# Squatters



## MauriceN (Jun 10, 2015)

Can anyone advise on how to get rid of squatters, legally. I have a property near Estepona and will be looking to move in later in the year, but have unwanted guests who I believe have changed the locks on the property. Any advice will be welcomed.


----------



## snikpoh (Nov 19, 2007)

MauriceN said:


> Can anyone advise on how to get rid of squatters, legally. I have a property near Estepona and will be looking to move in later in the year, but have unwanted guests who I believe have changed the locks on the property. Any advice will be welcomed.


Did they break into the property or were they renting and then 'overstayed'?

If they broke in, denounce them in the usual way (National Police etc.).


----------



## alborino (Dec 13, 2014)

snikpoh said:


> Did they break into the property or were they renting and then 'overstayed'?
> 
> If they broke in, denounce them in the usual way (National Police etc.).

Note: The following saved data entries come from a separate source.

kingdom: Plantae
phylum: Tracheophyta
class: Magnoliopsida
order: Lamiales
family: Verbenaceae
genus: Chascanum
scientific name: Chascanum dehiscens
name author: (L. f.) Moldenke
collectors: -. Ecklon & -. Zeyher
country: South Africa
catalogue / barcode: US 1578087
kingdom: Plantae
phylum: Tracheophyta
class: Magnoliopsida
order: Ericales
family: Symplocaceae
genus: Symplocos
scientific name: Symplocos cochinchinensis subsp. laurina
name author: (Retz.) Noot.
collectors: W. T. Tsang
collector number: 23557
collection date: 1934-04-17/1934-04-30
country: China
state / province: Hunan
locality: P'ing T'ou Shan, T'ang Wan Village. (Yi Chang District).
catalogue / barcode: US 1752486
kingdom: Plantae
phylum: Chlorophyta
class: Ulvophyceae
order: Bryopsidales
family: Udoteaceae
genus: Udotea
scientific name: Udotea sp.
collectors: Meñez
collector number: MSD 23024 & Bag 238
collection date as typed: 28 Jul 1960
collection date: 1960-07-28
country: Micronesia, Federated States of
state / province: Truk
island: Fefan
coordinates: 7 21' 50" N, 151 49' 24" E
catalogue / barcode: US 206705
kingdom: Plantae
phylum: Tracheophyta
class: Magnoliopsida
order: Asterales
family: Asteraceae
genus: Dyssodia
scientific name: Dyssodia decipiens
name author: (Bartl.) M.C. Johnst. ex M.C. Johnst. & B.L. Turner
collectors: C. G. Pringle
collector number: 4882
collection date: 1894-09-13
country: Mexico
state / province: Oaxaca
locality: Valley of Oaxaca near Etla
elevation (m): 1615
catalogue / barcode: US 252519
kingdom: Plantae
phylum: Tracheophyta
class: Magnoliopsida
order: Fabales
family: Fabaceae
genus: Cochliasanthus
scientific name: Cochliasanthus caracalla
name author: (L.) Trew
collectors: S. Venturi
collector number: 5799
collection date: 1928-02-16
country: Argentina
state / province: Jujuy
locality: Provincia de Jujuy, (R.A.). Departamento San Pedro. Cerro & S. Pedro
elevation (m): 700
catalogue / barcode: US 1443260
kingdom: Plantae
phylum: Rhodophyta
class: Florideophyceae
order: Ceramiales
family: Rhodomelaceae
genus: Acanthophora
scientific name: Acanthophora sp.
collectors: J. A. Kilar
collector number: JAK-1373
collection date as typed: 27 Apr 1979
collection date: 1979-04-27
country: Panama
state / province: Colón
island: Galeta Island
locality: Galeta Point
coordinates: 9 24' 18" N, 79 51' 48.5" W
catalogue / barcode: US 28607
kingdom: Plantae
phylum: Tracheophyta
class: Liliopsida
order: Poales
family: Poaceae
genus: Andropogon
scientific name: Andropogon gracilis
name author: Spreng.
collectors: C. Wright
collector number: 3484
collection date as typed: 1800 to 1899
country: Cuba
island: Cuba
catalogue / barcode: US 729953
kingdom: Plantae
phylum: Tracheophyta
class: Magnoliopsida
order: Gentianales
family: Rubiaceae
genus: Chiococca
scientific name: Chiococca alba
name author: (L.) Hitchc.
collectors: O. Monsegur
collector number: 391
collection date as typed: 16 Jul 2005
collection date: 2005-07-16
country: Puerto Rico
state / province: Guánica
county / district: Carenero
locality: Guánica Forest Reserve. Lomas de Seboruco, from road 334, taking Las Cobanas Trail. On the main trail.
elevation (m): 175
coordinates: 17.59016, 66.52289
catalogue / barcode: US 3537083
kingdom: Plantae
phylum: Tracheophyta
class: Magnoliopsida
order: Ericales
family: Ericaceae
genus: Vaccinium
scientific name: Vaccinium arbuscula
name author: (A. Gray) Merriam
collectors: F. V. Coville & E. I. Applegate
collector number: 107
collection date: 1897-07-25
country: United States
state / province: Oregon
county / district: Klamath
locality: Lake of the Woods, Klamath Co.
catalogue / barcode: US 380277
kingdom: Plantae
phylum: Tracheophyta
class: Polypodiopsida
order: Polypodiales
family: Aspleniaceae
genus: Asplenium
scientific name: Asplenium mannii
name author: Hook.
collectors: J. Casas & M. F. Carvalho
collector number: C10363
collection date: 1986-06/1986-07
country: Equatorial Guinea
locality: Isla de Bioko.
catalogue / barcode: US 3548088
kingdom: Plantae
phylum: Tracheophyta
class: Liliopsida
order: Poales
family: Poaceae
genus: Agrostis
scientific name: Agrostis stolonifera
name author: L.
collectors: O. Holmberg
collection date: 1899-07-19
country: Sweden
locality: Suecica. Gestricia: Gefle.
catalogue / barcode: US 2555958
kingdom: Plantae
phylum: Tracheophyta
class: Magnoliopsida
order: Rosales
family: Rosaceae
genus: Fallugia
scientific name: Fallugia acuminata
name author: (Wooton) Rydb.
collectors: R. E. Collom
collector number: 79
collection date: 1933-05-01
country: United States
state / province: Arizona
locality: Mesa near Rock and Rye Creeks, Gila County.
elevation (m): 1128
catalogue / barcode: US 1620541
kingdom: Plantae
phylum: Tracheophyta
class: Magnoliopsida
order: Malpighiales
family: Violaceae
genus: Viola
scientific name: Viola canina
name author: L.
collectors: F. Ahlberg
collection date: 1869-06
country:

But don't expect the spanish justice (  yup a joke) to move quickly. You may not like the term 'illegal' but ............................... 

Only joking of course


----------



## Lynn R (Feb 21, 2014)

alborino said:


> But don't expect the spanish justice (  yup a joke) to move quickly. You may not like the term 'illegal' but ...............................
> 
> Only joking of course


A holiday home in this town was squatted a couple of years ago and someone must have notified the Scandinavian owners. They took legal action and the squatters were evicted with the Policia Nacional in attendance two weeks later. I believe it involves getting a court order which the police then have to enforce.


----------



## MauriceN (Jun 10, 2015)

Lynn R said:


> A holiday home in this town was squatted a couple of years ago and someone must have notified the Scandinavian owners. They took legal action and the squatters were evicted with the Policia Nacional in attendance two weeks later. I believe it involves getting a court order which the police then have to enforce.


Thank you Lynn that is very helpful. I will arrange to do the same. Regards

Maurice


----------